§ **What needs to be done**
Output the lines of the records as a JSON list of strings, one string per line and blank lines omitted, covering the start of the records through the line containing "as carpets and", inclusive.

§ **Records**

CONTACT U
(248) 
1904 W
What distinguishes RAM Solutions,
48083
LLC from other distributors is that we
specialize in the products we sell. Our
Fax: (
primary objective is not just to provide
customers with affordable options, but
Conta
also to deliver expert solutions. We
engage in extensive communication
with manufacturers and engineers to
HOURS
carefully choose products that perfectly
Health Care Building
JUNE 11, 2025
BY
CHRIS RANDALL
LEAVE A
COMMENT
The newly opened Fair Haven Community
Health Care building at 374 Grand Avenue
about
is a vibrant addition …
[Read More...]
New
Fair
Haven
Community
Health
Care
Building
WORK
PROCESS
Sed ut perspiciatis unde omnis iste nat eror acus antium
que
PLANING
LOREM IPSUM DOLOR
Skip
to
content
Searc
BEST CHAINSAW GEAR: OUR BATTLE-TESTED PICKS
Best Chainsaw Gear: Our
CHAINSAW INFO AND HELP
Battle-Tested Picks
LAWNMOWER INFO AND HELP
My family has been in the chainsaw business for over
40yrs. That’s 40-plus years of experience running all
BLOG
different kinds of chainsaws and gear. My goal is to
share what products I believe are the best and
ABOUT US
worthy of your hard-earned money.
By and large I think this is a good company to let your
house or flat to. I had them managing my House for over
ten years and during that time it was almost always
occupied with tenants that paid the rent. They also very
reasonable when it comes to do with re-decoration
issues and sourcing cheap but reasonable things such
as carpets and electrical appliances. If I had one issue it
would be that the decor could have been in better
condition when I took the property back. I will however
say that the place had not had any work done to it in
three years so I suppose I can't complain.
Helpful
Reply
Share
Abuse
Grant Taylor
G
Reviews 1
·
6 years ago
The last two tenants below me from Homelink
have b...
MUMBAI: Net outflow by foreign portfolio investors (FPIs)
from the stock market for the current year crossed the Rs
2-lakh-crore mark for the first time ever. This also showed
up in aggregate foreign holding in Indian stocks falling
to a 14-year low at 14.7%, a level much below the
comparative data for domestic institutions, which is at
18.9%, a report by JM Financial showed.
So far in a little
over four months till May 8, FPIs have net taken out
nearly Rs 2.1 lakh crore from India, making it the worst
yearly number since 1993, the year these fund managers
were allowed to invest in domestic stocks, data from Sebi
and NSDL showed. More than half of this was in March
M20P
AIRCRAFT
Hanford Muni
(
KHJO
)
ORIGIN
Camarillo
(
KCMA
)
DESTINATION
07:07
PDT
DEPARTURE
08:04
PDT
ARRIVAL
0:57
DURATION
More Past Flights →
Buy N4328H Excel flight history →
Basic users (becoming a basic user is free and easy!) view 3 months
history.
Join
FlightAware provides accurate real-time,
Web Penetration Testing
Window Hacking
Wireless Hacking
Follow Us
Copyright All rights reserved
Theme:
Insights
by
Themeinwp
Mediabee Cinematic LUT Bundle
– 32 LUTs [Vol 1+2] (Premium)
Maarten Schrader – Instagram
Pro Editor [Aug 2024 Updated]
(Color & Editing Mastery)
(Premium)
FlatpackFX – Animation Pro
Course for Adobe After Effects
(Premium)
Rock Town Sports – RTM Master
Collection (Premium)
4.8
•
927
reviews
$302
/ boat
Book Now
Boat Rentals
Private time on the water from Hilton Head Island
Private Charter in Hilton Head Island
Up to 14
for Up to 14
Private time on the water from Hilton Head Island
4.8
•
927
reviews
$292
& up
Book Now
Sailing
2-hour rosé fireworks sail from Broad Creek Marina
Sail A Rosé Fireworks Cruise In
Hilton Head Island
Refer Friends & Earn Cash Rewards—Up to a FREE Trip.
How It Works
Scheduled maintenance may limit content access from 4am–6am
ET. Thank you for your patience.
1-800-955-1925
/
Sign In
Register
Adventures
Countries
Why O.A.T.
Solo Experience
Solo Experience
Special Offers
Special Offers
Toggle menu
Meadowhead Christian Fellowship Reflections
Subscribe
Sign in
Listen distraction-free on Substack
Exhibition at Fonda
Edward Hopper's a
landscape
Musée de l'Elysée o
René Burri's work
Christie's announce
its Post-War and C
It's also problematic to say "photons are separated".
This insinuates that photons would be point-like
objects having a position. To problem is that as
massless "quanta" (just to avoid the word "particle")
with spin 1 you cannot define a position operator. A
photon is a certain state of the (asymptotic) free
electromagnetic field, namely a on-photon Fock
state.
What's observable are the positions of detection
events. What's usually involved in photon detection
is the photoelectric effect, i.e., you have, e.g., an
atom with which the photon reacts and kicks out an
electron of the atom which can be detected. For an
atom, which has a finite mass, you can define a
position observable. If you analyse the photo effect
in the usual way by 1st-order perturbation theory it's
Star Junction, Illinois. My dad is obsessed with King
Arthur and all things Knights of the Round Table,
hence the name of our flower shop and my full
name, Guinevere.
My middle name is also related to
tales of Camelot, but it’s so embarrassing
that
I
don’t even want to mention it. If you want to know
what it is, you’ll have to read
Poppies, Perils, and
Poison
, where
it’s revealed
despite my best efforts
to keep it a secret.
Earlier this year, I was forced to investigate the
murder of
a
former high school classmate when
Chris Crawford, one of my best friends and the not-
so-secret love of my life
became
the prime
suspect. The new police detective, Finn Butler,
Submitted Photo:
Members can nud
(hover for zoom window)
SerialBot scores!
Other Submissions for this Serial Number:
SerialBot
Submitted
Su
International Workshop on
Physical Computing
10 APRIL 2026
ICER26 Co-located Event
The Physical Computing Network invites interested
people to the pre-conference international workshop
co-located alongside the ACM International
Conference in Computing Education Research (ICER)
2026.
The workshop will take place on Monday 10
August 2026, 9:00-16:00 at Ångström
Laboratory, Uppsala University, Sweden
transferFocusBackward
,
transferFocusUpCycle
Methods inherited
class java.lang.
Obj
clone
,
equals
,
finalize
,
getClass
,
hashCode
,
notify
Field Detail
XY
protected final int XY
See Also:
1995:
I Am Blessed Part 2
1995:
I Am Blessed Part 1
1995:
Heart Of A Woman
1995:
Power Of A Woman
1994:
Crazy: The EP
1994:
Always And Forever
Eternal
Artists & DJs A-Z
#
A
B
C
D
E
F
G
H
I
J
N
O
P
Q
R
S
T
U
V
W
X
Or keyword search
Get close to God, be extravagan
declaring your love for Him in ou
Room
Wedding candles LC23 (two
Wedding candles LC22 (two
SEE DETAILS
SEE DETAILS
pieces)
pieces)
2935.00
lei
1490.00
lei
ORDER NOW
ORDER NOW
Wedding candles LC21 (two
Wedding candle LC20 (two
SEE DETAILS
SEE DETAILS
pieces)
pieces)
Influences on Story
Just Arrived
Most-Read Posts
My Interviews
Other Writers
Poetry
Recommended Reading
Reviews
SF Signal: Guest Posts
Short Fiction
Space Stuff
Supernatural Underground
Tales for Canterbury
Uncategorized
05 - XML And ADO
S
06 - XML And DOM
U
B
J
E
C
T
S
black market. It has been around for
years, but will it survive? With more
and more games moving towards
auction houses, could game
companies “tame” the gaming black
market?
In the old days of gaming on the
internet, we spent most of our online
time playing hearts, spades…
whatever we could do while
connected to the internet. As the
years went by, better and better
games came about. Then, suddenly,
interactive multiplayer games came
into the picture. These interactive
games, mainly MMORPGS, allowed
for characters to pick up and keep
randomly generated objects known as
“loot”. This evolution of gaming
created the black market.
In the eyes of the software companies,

§ **Response**
[
  "CONTACT U",
  "(248) ",
  "1904 W",
  "What distinguishes RAM Solutions,",
  "48083",
  "LLC from other distributors is that we",
  "specialize in the products we sell. Our",
  "Fax: (",
  "primary objective is not just to provide",
  "customers with affordable options, but",
  "Conta",
  "also to deliver expert solutions. We",
  "engage in extensive communication",
  "with manufacturers and engineers to",
  "HOURS",
  "carefully choose products that perfectly",
  "Health Care Building",
  "JUNE 11, 2025",
  "BY",
  "CHRIS RANDALL",
  "LEAVE A",
  "COMMENT",
  "The newly opened Fair Haven Community",
  "Health Care building at 374 Grand Avenue",
  "about",
  "is a vibrant addition …",
  "[Read More...]",
  "New",
  "Fair",
  "Haven",
  "Community",
  "Health",
  "Care",
  "Building",
  "WORK",
  "PROCESS",
  "Sed ut perspiciatis unde omnis iste nat eror acus antium",
  "que",
  "PLANING",
  "LOREM IPSUM DOLOR",
  "Skip",
  "to",
  "content",
  "Searc",
  "BEST CHAINSAW GEAR: OUR BATTLE-TESTED PICKS",
  "Best Chainsaw Gear: Our",
  "CHAINSAW INFO AND HELP",
  "Battle-Tested Picks",
  "LAWNMOWER INFO AND HELP",
  "My family has been in the chainsaw business for over",
  "40yrs. That’s 40-plus years of experience running all",
  "BLOG",
  "different kinds of chainsaws and gear. My goal is to",
  "share what products I believe are the best and",
  "ABOUT US",
  "worthy of your hard-earned money.",
  "By and large I think this is a good company to let your",
  "house or flat to. I had them managing my House for over",
  "ten years and during that time it was almost always",
  "occupied with tenants that paid the rent. They also very",
  "reasonable when it comes to do with re-decoration",
  "issues and sourcing cheap but reasonable things such",
  "as carpets and electrical appliances. If I had one issue it"
]